Von Caroline Fetscher

„Hart aber fair“ mit Frank Plasberg. ARD, Mittwoch. Die übliche Frage seiner Schlussrunde – „Mit welchem Gast würden Sie gern eine Bergtour machen?“ – musste „Hart aber fair“-Moderator Frank Plasberg seinen Gästen erlassen. Dafür war der kleine Talkshow-Kessel zu heiß gekocht, er brodelte. Nein, Michel Friedman ist nicht der israelische Botschafter in Deutschland oder ein Vertreter des israelischen Militärs, sondern ein deutscher Journalist jüdischen Glaubens. Im Grunde sollte das den Eingeladenen bewusst sein, doch die waren hier die Aufgeladenen, aufgeladen mit erbitterter Emotion. Friedman geriet besonders dem Palästinenser-Verteidiger Norbert Blüm zum unfreiwilligen Vertreter eines Landes, dessen Staatsbürger er nicht ist. „Ihr müsst raus aus Gaza!“, ereiferte sich Blüm.

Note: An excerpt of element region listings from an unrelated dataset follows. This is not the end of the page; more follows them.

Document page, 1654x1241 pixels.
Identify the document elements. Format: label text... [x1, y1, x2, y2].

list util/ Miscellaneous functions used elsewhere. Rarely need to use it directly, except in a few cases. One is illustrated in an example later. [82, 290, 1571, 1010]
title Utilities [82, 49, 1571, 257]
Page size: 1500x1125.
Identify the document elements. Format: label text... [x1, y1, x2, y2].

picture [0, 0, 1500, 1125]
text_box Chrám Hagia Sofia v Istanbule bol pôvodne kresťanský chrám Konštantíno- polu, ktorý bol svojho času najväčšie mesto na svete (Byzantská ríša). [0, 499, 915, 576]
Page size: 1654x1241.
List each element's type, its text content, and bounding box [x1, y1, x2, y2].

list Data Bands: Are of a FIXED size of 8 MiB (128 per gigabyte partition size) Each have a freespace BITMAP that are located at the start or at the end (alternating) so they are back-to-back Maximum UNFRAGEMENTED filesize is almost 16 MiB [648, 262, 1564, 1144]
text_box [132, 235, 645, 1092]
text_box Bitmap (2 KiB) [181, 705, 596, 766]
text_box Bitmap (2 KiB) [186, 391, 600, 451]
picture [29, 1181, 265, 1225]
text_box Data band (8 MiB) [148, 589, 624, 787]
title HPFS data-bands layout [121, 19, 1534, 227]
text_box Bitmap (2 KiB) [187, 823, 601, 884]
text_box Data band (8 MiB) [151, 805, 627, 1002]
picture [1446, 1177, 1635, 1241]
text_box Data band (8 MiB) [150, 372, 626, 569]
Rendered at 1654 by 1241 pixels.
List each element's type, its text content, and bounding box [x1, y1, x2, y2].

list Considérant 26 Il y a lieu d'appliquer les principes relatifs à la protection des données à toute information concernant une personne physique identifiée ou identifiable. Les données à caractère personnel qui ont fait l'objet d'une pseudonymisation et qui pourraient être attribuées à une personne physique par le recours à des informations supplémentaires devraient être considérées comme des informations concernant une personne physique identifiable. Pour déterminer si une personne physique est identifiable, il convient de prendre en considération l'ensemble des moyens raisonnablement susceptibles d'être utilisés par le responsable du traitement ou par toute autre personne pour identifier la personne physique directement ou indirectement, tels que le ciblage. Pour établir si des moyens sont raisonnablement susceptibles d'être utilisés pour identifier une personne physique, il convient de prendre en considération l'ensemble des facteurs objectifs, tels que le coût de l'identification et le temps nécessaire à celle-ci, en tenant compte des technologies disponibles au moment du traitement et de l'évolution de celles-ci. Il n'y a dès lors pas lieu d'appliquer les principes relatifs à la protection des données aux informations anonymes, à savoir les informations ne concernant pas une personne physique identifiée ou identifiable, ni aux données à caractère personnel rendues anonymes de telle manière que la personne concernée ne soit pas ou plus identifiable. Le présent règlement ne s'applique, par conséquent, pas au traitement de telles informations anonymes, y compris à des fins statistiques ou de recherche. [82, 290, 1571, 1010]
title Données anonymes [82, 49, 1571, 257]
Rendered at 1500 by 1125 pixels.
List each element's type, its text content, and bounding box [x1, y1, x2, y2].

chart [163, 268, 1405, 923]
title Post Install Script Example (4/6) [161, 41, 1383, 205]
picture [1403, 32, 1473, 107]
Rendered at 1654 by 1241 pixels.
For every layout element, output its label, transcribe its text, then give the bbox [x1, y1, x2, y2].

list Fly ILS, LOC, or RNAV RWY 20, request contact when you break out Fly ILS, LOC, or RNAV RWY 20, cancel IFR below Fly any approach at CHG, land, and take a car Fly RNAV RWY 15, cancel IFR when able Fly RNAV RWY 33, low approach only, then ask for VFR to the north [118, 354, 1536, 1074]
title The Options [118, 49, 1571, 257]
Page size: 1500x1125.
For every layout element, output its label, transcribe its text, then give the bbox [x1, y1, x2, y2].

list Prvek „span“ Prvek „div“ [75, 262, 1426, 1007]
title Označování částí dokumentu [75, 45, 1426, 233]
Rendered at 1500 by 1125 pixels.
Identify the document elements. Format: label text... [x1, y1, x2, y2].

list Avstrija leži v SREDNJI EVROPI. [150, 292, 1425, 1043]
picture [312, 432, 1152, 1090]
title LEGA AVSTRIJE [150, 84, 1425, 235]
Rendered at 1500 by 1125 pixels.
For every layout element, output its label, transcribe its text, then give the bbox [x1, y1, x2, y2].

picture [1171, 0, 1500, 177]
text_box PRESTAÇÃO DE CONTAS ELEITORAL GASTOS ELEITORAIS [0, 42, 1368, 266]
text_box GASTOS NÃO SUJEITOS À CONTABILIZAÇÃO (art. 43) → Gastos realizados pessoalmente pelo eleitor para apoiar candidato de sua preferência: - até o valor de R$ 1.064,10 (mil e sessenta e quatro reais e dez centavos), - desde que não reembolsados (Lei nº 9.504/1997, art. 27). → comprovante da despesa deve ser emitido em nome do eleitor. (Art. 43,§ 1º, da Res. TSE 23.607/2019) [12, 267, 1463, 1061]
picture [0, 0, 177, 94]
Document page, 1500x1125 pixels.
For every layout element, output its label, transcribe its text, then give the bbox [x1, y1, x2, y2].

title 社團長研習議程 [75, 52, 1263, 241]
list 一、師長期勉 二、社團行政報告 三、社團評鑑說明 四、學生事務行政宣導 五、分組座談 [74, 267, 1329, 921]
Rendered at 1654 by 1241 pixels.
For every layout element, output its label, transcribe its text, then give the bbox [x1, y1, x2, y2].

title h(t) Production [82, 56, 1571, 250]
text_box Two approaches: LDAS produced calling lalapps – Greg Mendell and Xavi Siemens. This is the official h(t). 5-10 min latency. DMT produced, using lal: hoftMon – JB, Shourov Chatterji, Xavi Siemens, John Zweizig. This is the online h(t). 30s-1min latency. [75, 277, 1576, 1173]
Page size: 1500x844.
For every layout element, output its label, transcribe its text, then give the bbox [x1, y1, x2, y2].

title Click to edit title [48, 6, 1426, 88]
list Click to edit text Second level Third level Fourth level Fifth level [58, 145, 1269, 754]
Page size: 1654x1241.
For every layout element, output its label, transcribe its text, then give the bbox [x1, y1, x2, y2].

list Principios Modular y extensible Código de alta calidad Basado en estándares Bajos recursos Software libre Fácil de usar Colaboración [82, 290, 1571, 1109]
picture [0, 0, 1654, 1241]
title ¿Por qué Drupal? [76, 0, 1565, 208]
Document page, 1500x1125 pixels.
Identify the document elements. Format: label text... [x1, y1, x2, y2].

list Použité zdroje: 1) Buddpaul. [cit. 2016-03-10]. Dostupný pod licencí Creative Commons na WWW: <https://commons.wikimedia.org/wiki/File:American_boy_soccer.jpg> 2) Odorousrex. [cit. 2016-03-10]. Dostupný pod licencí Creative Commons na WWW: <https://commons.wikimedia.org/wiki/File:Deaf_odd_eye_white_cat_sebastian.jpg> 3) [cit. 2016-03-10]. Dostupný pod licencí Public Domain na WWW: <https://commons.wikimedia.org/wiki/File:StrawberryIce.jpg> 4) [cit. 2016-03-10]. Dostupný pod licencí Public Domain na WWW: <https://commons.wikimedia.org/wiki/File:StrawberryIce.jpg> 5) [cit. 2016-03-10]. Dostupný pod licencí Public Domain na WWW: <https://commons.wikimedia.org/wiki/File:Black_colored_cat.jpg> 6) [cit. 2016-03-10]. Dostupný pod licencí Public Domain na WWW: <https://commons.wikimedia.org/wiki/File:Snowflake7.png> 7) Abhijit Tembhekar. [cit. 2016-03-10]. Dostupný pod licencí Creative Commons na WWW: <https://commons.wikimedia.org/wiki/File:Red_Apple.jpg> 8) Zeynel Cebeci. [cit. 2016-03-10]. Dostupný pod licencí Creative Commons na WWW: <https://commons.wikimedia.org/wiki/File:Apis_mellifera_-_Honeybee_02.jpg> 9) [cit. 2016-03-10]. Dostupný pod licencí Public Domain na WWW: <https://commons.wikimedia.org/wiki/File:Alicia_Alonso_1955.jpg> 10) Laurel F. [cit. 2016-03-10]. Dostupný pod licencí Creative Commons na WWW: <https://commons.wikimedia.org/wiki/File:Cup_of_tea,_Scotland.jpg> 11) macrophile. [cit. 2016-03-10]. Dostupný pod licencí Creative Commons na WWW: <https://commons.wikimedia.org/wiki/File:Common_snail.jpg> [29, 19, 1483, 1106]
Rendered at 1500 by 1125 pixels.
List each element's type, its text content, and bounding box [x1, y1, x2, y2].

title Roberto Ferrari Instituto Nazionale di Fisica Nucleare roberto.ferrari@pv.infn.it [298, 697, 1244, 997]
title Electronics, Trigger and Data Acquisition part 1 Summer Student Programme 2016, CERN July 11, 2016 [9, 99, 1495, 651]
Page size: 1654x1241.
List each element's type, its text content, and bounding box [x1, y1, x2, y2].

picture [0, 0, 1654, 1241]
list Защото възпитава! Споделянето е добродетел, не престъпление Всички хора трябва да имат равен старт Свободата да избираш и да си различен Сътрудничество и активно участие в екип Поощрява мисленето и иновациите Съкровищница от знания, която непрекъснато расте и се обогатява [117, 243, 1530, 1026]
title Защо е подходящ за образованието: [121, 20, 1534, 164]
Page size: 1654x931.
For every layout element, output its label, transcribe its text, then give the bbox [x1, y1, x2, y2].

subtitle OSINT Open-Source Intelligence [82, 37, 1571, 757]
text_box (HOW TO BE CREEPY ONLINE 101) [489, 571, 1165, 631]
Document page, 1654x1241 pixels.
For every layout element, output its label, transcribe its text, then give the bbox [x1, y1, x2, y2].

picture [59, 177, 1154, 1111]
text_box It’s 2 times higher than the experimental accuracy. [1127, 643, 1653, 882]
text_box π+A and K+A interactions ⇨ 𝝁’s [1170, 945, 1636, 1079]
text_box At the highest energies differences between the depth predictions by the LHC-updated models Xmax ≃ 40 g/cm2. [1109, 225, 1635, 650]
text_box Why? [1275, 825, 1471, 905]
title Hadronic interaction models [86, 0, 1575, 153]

Das Thema das Abends lautete „Blutige Trümmer in Gaza – wie weit geht unsere Solidarität mit Israel?“ Ob es tabu sei, „Israel offen zu kritisieren“, wollte Plasberg wissen. Tabu ist gar nichts, doch in den Köpfen geht immer noch viel durcheinander, dafür war die Sendung ein weiteres Symptom. Neben Friedman und Blüm diskutierten Ulrich Kienzle, einst Reporter für die Region Nahost, Udo Steinbach vom Zentrum für Nah- und Mittelost-Studien der Universität Marburg, sowie Rudolf Dreßler, von 2000 bis 2005 deutscher Botschafter in Israel. Kienzle missfiel es, wenn getötete israelische Zivilisten zu „Opfern des Terrorismus“ erklärt werden, während Tote im Gazastreifen als Opfer „israelischer Selbstverteidigung“ bezeichnet werden. Friedman widersprach, die Hamas-Kämpfer seien durchaus mit den Taliban zu vergleichen. Weitere Argumente gingen in allgemeinem Geschrei unter.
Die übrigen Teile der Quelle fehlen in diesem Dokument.